On Mon, Jun 13, 2011 at 4:45 PM, M.C.A. (Marco) Devillers <marco.devillers@gmail.com> wrote:

The urge to do I/O at all the wrong places is a born instinct.

The original poster was well aware how to factor out IO out of his program, as made apparent by his initial comment: "An option I suppose would be to read the dictionary at the top level, and then pass it all the way down to the analysis routine that uses it, but that exposes the details of how the analysis is done, and couples the top and bottom levels of the previously modular functions."

His original argument was a genuine observation that IO sometimes seems to be adverse to the loose coupling of modules. Dissing that argument away as: "you are doing IO at the wrong place," doesn't convince me the least.

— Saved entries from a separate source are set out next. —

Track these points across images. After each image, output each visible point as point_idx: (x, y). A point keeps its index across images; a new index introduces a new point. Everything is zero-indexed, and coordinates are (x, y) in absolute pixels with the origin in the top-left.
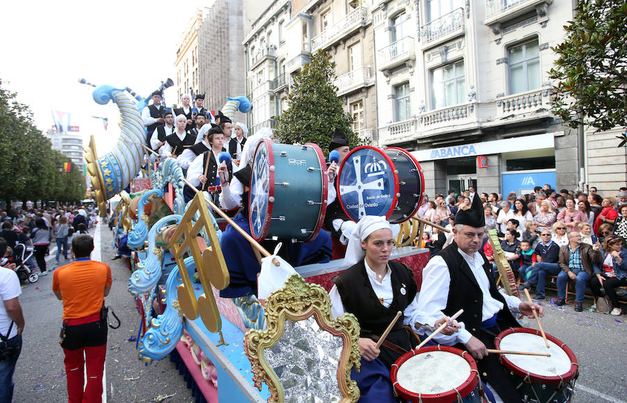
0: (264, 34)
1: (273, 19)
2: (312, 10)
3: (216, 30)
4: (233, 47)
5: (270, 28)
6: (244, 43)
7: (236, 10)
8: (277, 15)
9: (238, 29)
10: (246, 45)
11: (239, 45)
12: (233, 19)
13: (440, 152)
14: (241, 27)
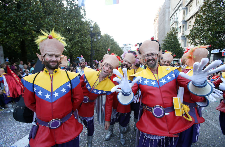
0: (175, 14)
1: (177, 9)
2: (187, 5)
3: (163, 14)
4: (167, 19)
5: (177, 12)
6: (170, 17)
7: (168, 7)
8: (179, 8)
9: (168, 13)
10: (171, 18)
11: (168, 18)
12: (167, 10)
13: (215, 51)
14: (169, 12)
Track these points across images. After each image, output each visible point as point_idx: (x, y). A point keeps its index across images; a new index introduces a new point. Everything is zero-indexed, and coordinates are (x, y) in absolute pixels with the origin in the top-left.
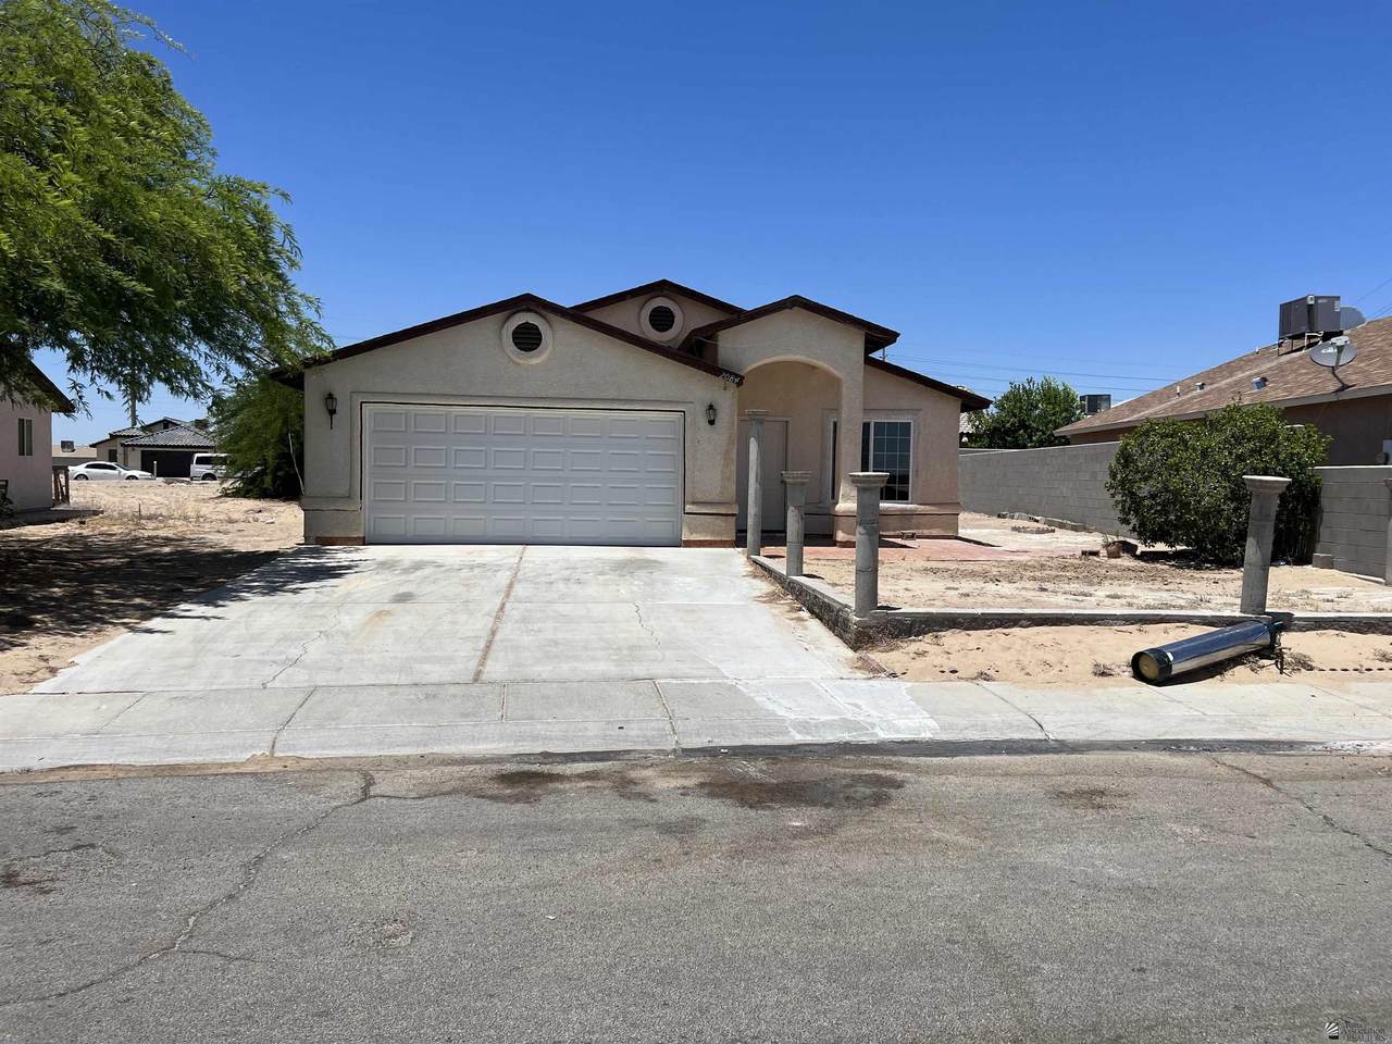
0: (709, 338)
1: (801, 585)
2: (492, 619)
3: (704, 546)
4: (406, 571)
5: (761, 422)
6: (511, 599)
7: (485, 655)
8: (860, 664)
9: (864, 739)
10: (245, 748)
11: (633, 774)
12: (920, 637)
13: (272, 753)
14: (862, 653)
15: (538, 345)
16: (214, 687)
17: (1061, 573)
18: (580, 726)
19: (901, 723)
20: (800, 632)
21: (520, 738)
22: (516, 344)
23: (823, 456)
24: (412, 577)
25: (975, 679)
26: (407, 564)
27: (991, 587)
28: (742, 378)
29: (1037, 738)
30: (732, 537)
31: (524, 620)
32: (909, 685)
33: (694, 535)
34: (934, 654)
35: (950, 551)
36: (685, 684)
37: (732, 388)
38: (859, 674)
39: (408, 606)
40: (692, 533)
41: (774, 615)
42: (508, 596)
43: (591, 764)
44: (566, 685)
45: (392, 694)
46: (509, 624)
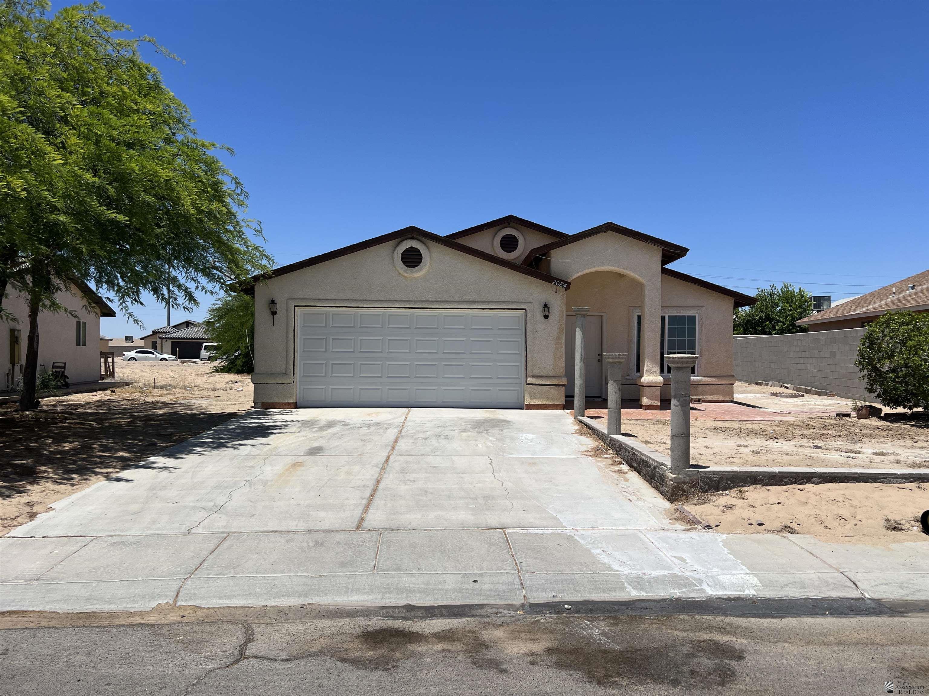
0: (544, 255)
1: (621, 443)
2: (378, 470)
3: (541, 409)
4: (321, 429)
5: (584, 316)
6: (395, 452)
7: (369, 503)
8: (677, 515)
9: (692, 595)
10: (153, 597)
11: (486, 635)
12: (727, 492)
13: (175, 601)
14: (677, 505)
15: (420, 263)
16: (149, 532)
17: (824, 432)
18: (441, 578)
19: (726, 579)
20: (623, 484)
21: (387, 590)
22: (404, 263)
23: (630, 341)
24: (324, 433)
25: (780, 531)
26: (323, 423)
27: (772, 444)
28: (569, 284)
29: (853, 596)
30: (562, 402)
31: (403, 471)
32: (724, 537)
33: (534, 400)
34: (741, 507)
35: (731, 413)
36: (530, 534)
37: (561, 290)
38: (678, 526)
39: (317, 458)
40: (532, 399)
41: (600, 468)
42: (393, 449)
43: (448, 621)
44: (431, 533)
45: (288, 541)
46: (391, 475)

There are ways to decouple IO from pure code.  I often have a "Main" datatype which constructs a "pure context" (based on command line arguments, files and their contents, etc) which is then "interpreted" by pure code.  In other words, this is a pure control structure, which is computed by IO (sometimes in an applicative style, sometimes in a monadic one), and then passed into the pure world for processing.  This can be as tightly or loosely coupled as we like, assuming we understand that if a value is even partially based on the results of an IO computation, then IO is going to drive the computation of that value.  There's no way around that.